■ **Tekst źródłowy**
****************

Mówi: | Elżbieta Wąsowicz-Zaborek |
Funkcja: | wiceprezes |
Firma: | Polska Organizacja Turystyczna |
Polska przyciąga coraz więcej turystów z Azji. Pomogło bezpośrednie połączenie lotnicze z Pekinem i kampanie promocyjne
Do Polski przyjeżdża coraz więcej turystów z Azji, głównie z Chin, Japonii i Indii. W ubiegłym roku Polskę odwiedziło ok. 120 tys. osób z tych trzech państw. Do wzrostu zainteresowania naszym krajem przyczyniła się m.in. dwuletnia kampania „Lubię Polskę” prowadzona w Chinach, Japonii i Indiach, która uwzględniała specyfikę poszczególnych rynków. Zdaniem ekspertów Polska może przyciągnąć znacznie większą liczbę turystów z tych kierunków. Tym bardziej że Azjaci będą coraz częściej i chętniej podróżować.

****************

■ **Fragment zbioru danych**

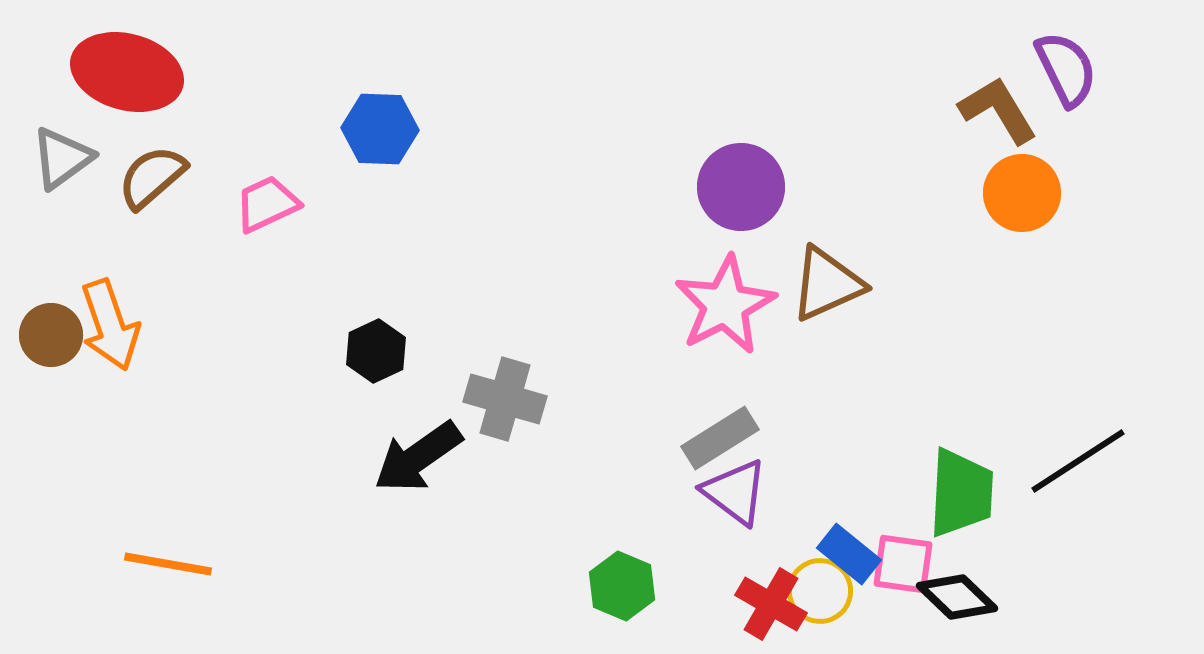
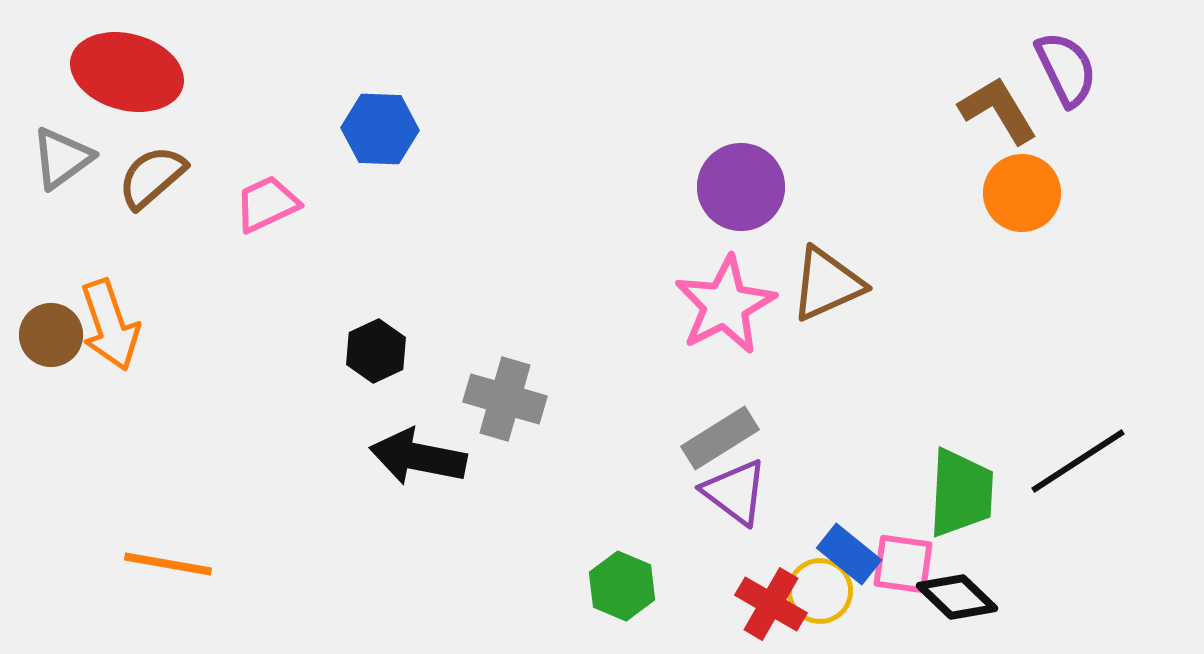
black arrow: rotated 46 degrees clockwise
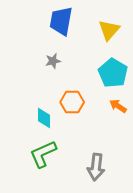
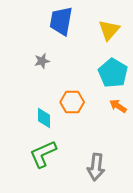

****************

■ **Polecenie 1**
Ile osób z Chin, Japonii i Indii odwiedziło Polskę w ubiegłym roku według tekstu źródłowego o turystach z Azji?
■ **Polecenie 2**
Czy stwierdzenia (a), (b) i (c) są zgodne z tekstem źródłowym o turystach z Azji? Przy każdym odpowiedz „tak” lub „nie” i przytocz rozstrzygające słowa tekstu w cudzysłowie.
(a) Kampania „Lubię Polskę” trwała dwa lata.
(b) Kampanię „Lubię Polskę” prowadzono wyłącznie w Chinach.
(c) Według ekspertów Polska nie jest w stanie przyciągnąć większej liczby turystów z Azji.

■ **Odpowiedź 1**
Około 120 tys. osób.

■ **Odpowiedź 2**
(a) Tak: „dwuletnia kampania „Lubię Polskę””.
(b) Nie: „prowadzona w Chinach, Japonii i Indiach”.
(c) Nie: „Polska może przyciągnąć znacznie większą liczbę turystów z tych kierunków”.